Joint Source-Channel Coding for Channel-Adaptive Digital Semantic Communications

In this paper, we propose a novel joint source-channel coding (JSCC) approach for channel-adaptive digital semantic communications. In semantic communication systems with digital modulation and demodulation, end-to-end training and robust design of JSCC encoder and decoder becomes challenging due to the nonlinearity of modulation and demodulation processes, as well as diverse channel conditions and modulation orders. To address this challenge, we first develop a new demodulation method which assesses the uncertainty of the demodulation output to improve the robustness of the digital semantic communication system. We then devise a robust training strategy that facilitates end-to-end training of the JSCC encoder and decoder, while enhancing their robustness and flexibility. To this end, we model the relationship between the encoder's output and decoder's input using binary symmetric erasure channels and then sample the parameters of these channels from diverse distributions.
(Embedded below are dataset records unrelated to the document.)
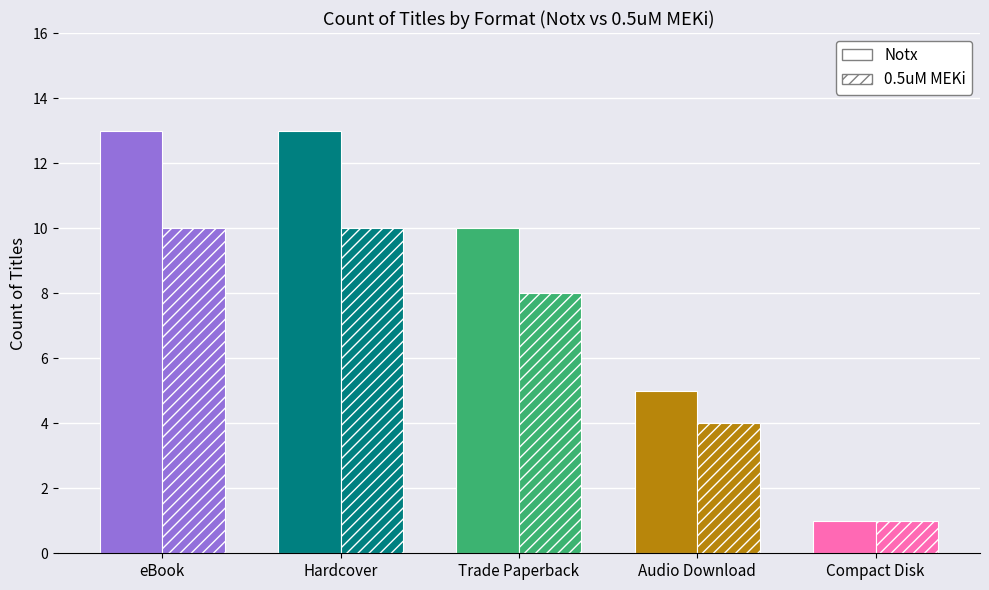

How many series are shown in this chart?

2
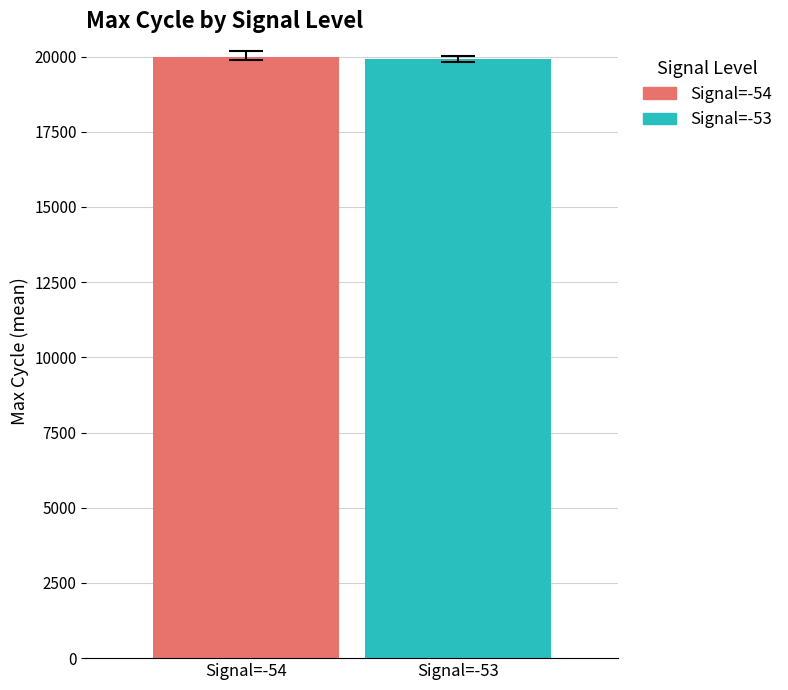

Which series has the widest spread of values?

Signal=-54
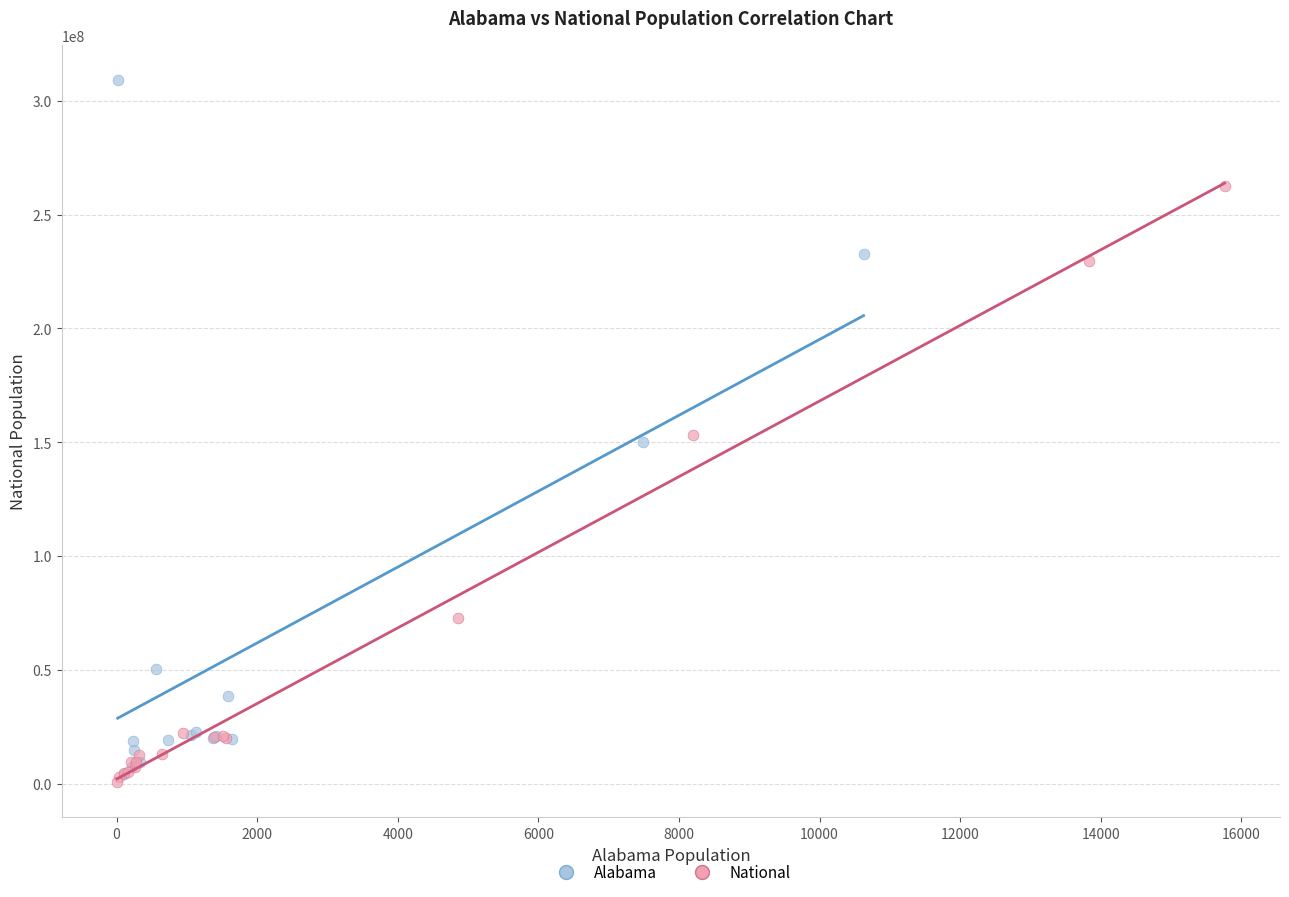

Which series contains the highest Y value?

Alabama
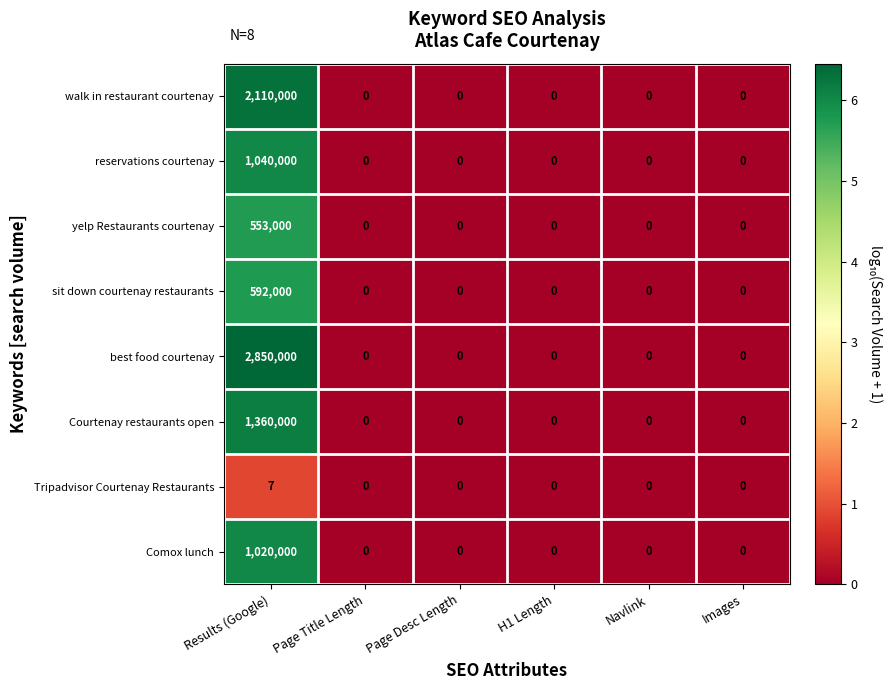

List the series in order of their peak value, lowest first.

Tripadvisor Courtenay Restaurants, yelp Restaurants courtenay, sit down courtenay restaurants, Comox lunch, reservations courtenay, Courtenay restaurants open, walk in restaurant courtenay, best food courtenay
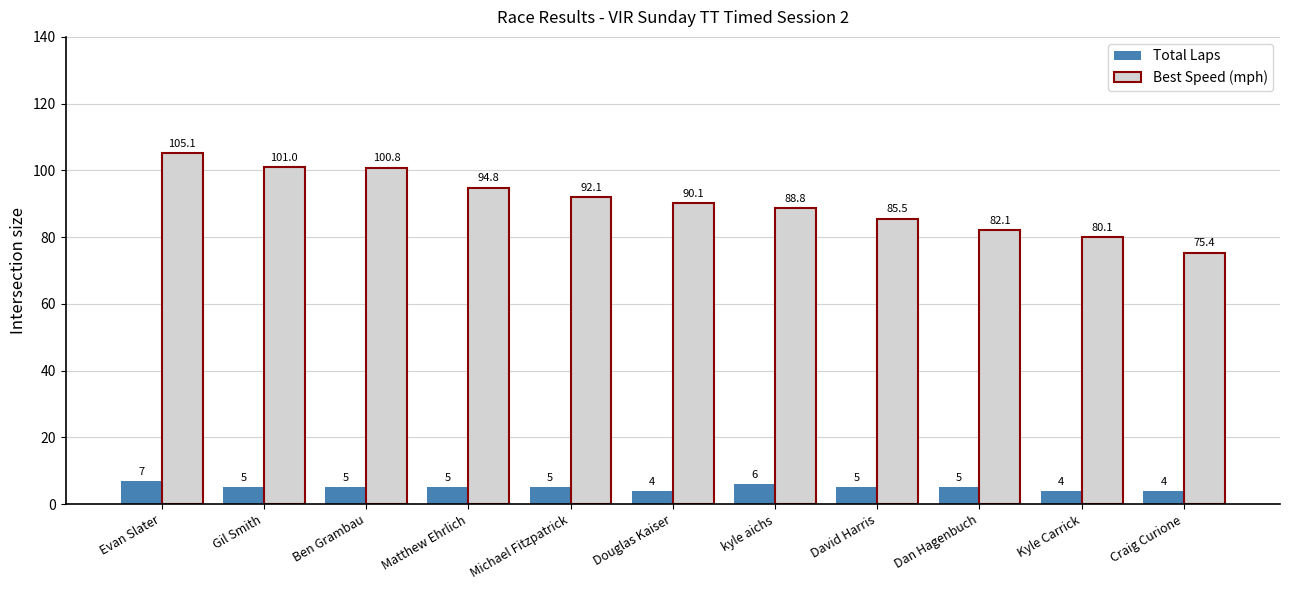

Which series has the largest range (max minus min)?

Best Speed (mph)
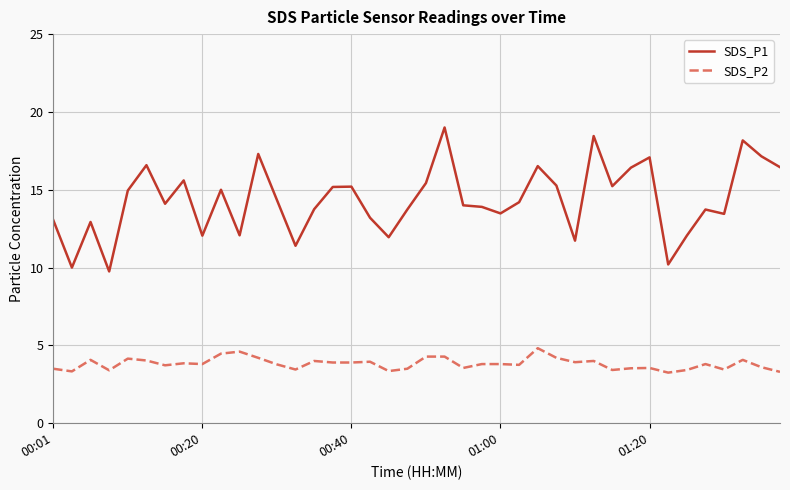

Rank the series by their maximum value, from lowest to highest.

SDS_P2, SDS_P1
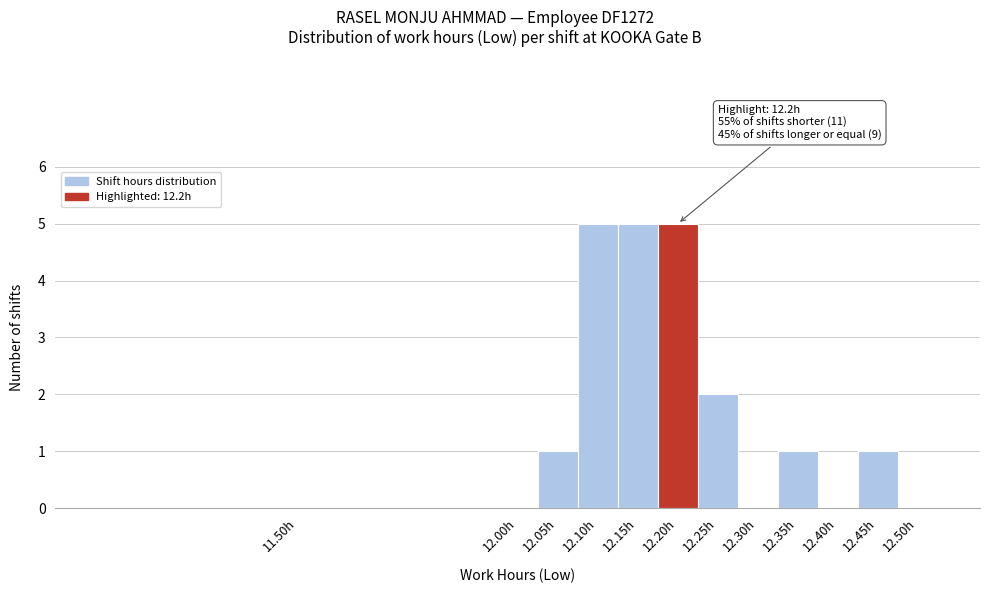

Reading left to right, list all the values displayed in this chart.

11.50h=0	12.00h=0	12.05h=1	12.10h=5	12.15h=5	12.20h=5	12.25h=2	12.30h=0	12.35h=1	12.40h=0	12.45h=1	12.50h=0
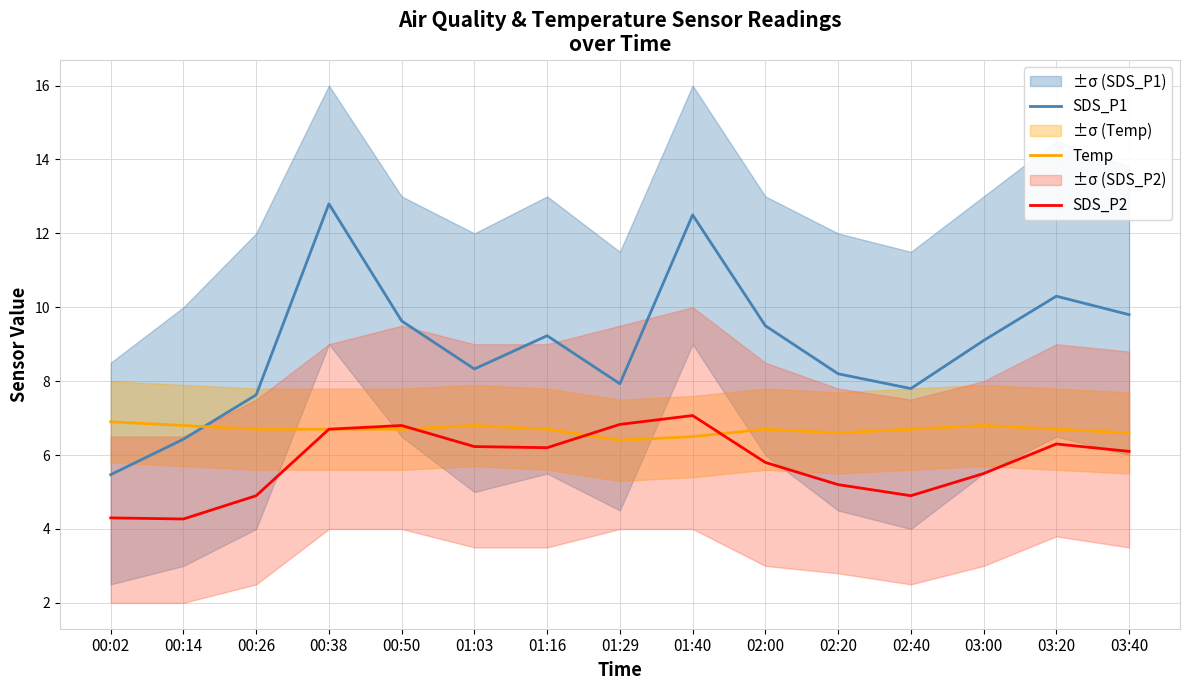

At which category does the chart reach its peak across all series?

00:38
We also develop a channel-adaptive modulation technique for an inference phase, in order to reduce the communication latency while maintaining task performance. In this technique, we adaptively determine modulation orders for the latent variables based on channel conditions. Using simulations, we demonstrate the superior performance of the proposed JSCC approach for both image classification and reconstruction tasks compared to existing JSCC approaches.